» **Description of the task**
For each line below that holds "bridge", return the line as it stands.

-=-=-

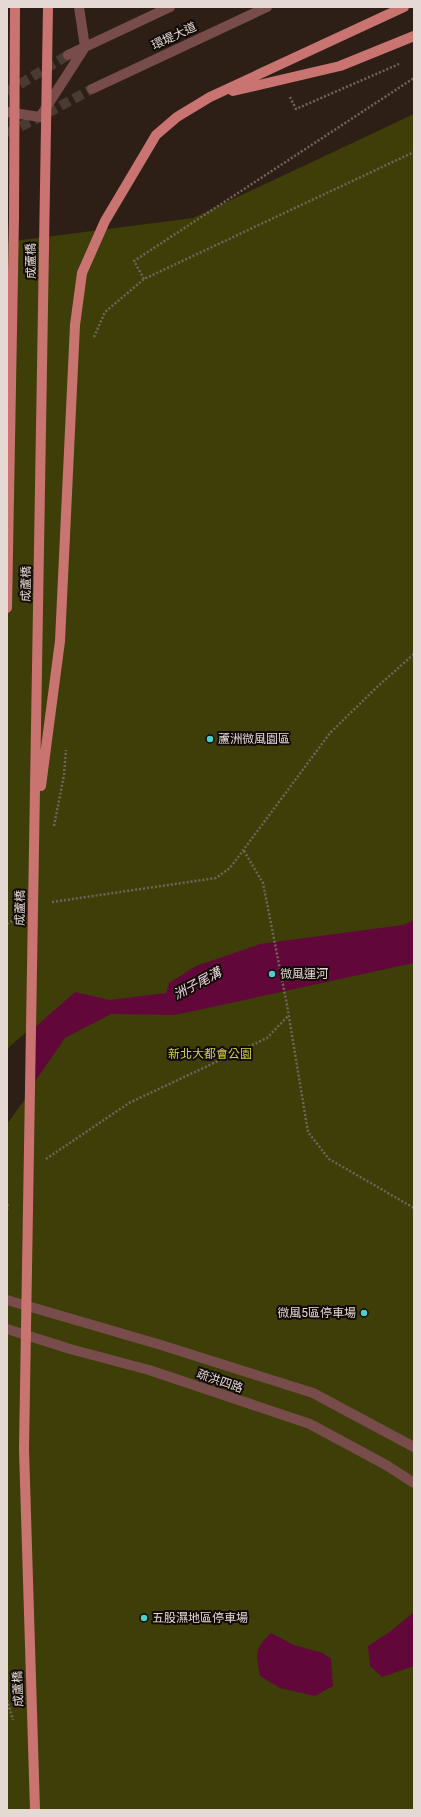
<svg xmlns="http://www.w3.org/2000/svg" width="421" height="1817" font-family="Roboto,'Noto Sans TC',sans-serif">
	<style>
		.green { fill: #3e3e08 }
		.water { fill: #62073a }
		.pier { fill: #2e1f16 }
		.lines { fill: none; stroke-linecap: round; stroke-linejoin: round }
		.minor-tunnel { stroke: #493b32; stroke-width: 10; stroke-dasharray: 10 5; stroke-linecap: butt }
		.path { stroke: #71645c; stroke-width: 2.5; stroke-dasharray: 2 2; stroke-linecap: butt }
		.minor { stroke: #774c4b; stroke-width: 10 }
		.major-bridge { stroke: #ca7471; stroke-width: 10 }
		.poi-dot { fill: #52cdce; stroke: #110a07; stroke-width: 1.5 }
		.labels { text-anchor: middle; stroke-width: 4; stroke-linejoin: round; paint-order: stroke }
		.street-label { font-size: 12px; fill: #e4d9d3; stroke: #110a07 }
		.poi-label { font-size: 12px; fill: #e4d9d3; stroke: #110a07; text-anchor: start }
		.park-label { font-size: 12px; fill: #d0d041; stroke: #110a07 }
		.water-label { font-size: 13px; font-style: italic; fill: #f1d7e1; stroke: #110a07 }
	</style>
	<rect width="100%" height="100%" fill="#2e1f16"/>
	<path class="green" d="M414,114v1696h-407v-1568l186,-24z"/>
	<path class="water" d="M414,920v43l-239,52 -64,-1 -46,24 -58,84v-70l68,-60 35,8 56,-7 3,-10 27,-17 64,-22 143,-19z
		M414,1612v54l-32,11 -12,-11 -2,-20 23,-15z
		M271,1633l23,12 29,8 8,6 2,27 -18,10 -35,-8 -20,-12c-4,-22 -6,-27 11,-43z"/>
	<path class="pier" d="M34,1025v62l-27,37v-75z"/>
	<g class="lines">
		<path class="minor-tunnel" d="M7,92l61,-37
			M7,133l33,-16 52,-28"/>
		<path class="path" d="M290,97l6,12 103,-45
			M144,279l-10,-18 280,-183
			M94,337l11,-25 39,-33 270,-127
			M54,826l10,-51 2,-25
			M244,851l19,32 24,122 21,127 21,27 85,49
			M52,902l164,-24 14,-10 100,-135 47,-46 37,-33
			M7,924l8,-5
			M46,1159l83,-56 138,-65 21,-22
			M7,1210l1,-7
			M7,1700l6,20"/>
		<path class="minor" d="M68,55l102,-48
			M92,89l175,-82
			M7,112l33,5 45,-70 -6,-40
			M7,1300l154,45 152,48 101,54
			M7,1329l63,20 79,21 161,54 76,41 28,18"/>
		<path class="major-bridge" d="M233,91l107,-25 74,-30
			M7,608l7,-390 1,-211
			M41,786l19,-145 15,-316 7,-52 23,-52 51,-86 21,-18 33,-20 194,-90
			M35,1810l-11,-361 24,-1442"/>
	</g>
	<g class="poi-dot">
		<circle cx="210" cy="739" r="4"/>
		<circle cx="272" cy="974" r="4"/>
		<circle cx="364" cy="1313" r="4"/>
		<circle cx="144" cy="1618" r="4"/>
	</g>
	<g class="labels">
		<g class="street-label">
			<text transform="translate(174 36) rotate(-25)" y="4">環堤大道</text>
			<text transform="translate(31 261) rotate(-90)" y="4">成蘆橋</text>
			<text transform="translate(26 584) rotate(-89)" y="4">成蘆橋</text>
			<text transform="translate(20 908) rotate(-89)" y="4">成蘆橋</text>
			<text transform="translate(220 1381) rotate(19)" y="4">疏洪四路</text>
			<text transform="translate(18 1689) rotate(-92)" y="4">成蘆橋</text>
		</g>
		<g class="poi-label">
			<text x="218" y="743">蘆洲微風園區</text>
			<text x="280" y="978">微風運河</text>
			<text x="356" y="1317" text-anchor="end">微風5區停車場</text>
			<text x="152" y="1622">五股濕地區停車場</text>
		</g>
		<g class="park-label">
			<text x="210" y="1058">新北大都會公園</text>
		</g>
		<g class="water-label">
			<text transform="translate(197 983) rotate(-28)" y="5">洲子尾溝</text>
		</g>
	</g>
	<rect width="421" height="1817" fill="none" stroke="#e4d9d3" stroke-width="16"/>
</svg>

-=-=-

» **Answer to this exercise**
		.major-bridge { stroke: #ca7471; stroke-width: 10 }
		<path class="major-bridge" d="M233,91l107,-25 74,-30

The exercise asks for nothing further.